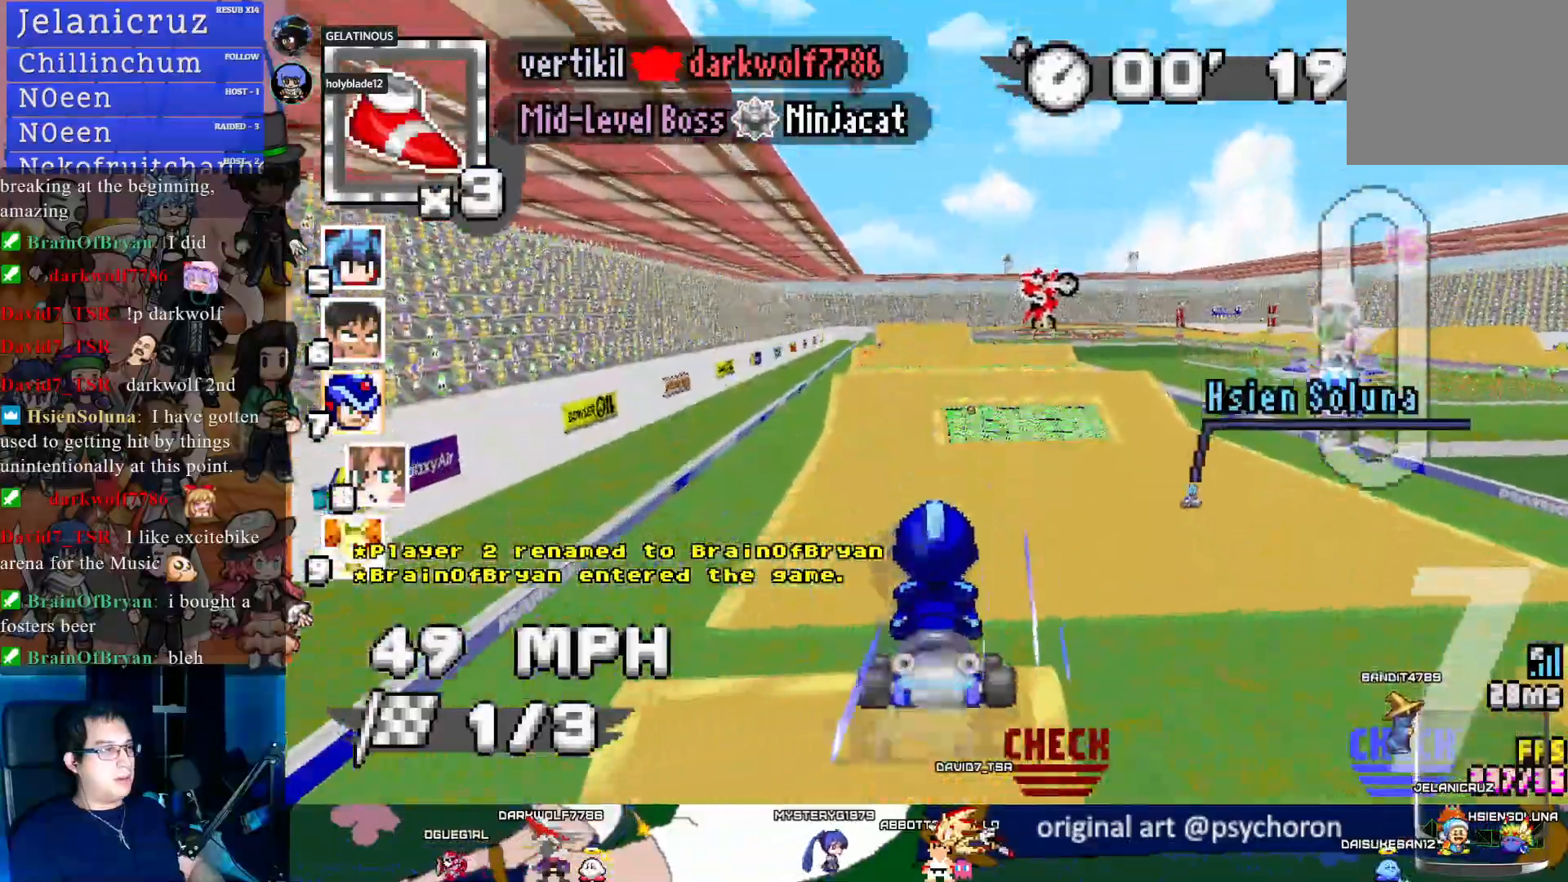
{"buttons": ["CROSS"], "left_stick": "left", "right_stick": "center", "events": [[200, "left_stick", "down-right"], [300, "left_stick", "center"], [433, "left_stick", "left"]]}
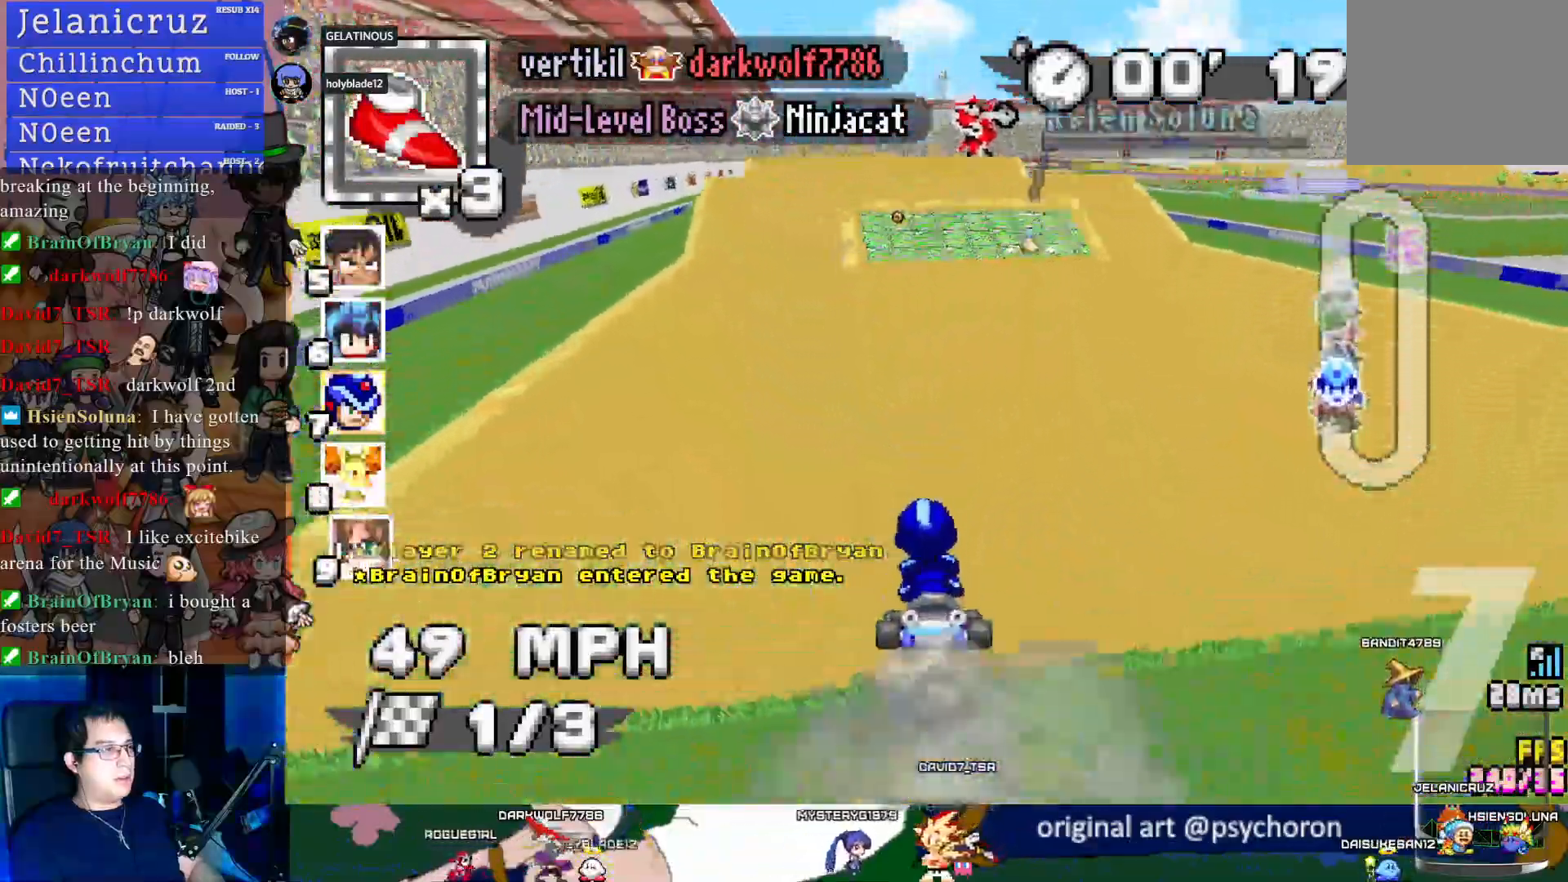
{"buttons": ["CROSS"], "left_stick": "center", "right_stick": "center", "events": [[50, "left_stick", "center"]]}
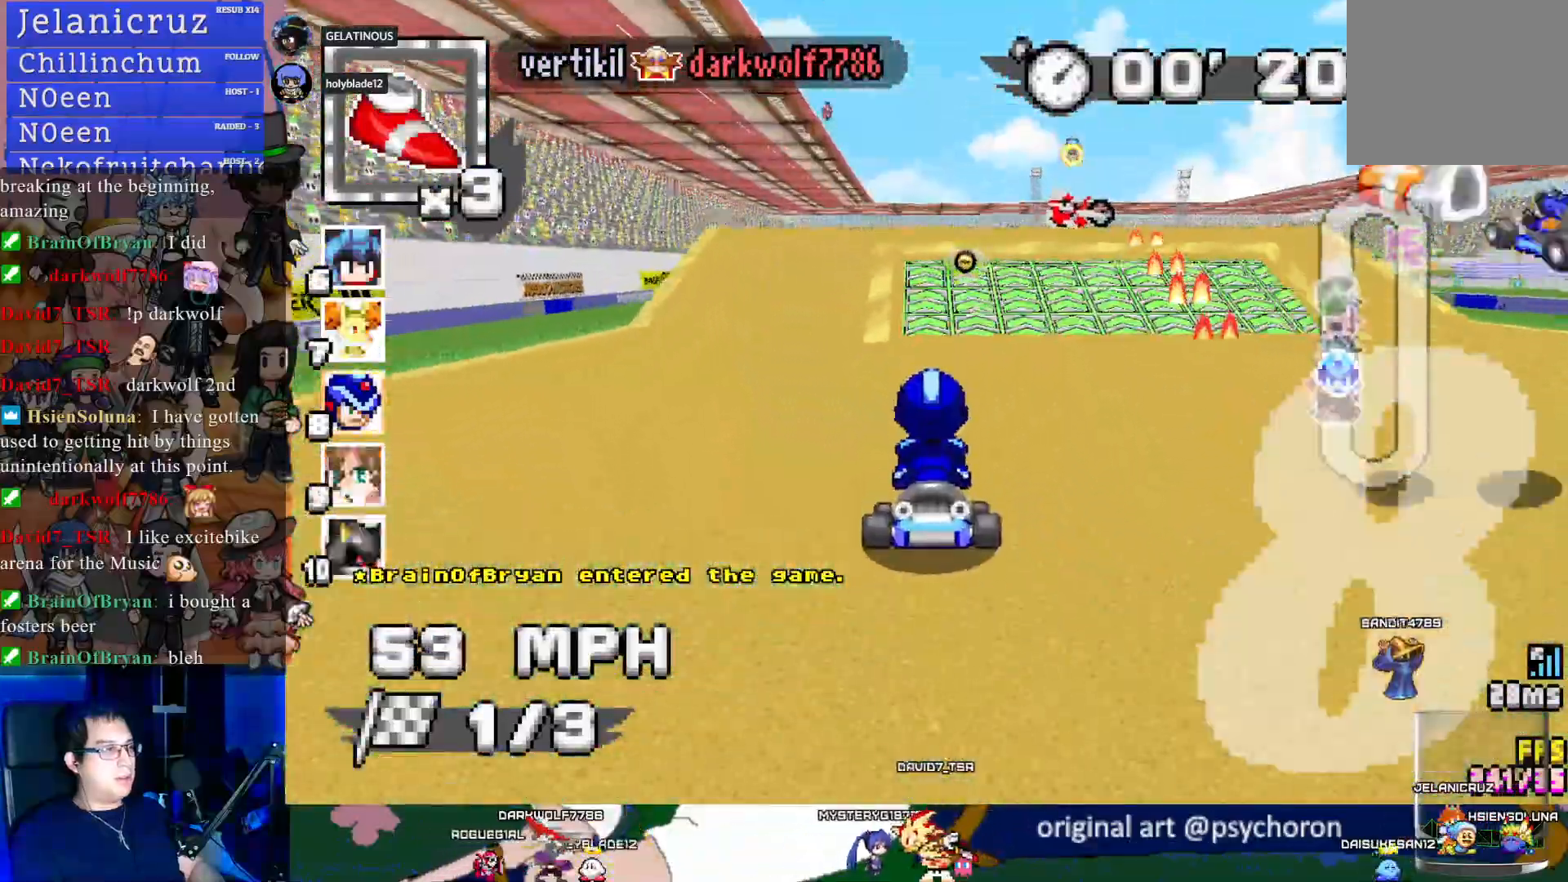
{"buttons": ["CROSS"], "left_stick": "down-right", "right_stick": "center", "events": [[233, "left_stick", "left"], [400, "left_stick", "center"], [483, "left_stick", "down-right"]]}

━━━

TRY IT: Without the pictures, retype the whole of the material above exactly.

REPLY:
{"buttons": ["CROSS"], "left_stick": "left", "right_stick": "center", "events": [[200, "left_stick", "down-right"], [300, "left_stick", "center"], [433, "left_stick", "left"]]}
{"buttons": ["CROSS"], "left_stick": "center", "right_stick": "center", "events": [[50, "left_stick", "center"]]}
{"buttons": ["CROSS"], "left_stick": "down-right", "right_stick": "center", "events": [[233, "left_stick", "left"], [400, "left_stick", "center"], [483, "left_stick", "down-right"]]}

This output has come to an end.